### TASK ITEM A
Copy the seat post thread from "Which bike is" up to and including "my Revolt doesn’t.", putting "small" wherever "tiny" appears.
### TASK ITEM B
Continue the forum thread about the Giant seat post from the point where it stops.

# Giant seat post



## tincaman (15 Aug 2019)

Looking for a Giant D-fuse seat post, plus the internal clamp. Cheers


----------



## Justinitus (15 Aug 2019)

Which bike is it for? There are a few very slight differences in the clamps - for example the one on my Toughroad has a tiny lip on the top whereas the one on my Revolt doesn’t.

Different ones on this page:
https://www.giantbikespares.com/products.php?type=2&subcategory=57&p=1&category=&b=426&s=d


----------



## tincaman (15 Aug 2019)

Wow, I never realised there were so many different ones. Its for a 2015 Defy so must be this one:
https://www.giantbikespares.com/Gia...Clamp--1722-GISC01-501/product_detail/3-41323


----------



## Justinitus (15 Aug 2019)

tincaman said:


> Wow, I never realised there were so many different ones. Its for a 2015 Defy so must be this one:
> https://www.giantbikespares.com/Gia...Clamp--1722-GISC01-501/product_detail/3-41323



Sorry I can’t help any further, I just didn’t want you to buy the wrong one! Good luck in your search


----------



## R-Oshea (3 Dec 2020)

### RECORDED DATA
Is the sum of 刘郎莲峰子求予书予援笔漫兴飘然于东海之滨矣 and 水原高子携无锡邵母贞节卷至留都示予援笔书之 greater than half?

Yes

### EXERCISE RESPONSE A
Which bike is it for? There are a few very slight differences in the clamps - for example the one on my Toughroad has a small lip on the top whereas the one on my Revolt doesn’t.

### EXERCISE RESPONSE B
Hello - on the off chance you're still looking for one of these, I have one. Let me know!


----------



## tincaman (3 Dec 2020)

R-Oshea said:


> Hello - on the off chance you're still looking for one of these, I have one. Let me know!


No sorted now, it was for a frameset I was selling, but sold out without one in the end. Thanks for the offer


----------



## Steve T (6 Dec 2020)

I needed the seat clamp for my 2015 Giant Defy as one of the screws had threaded, I couldn't find one anywhere online - Giant dealers etc, but I got one on Friday at the Giant store in Cambridge Hills Road ( part of Rutland Cycles ) as they had a few in stock, but only the one with holes for a rear pannier for £9.99. I'm sure they would send one out if you called them.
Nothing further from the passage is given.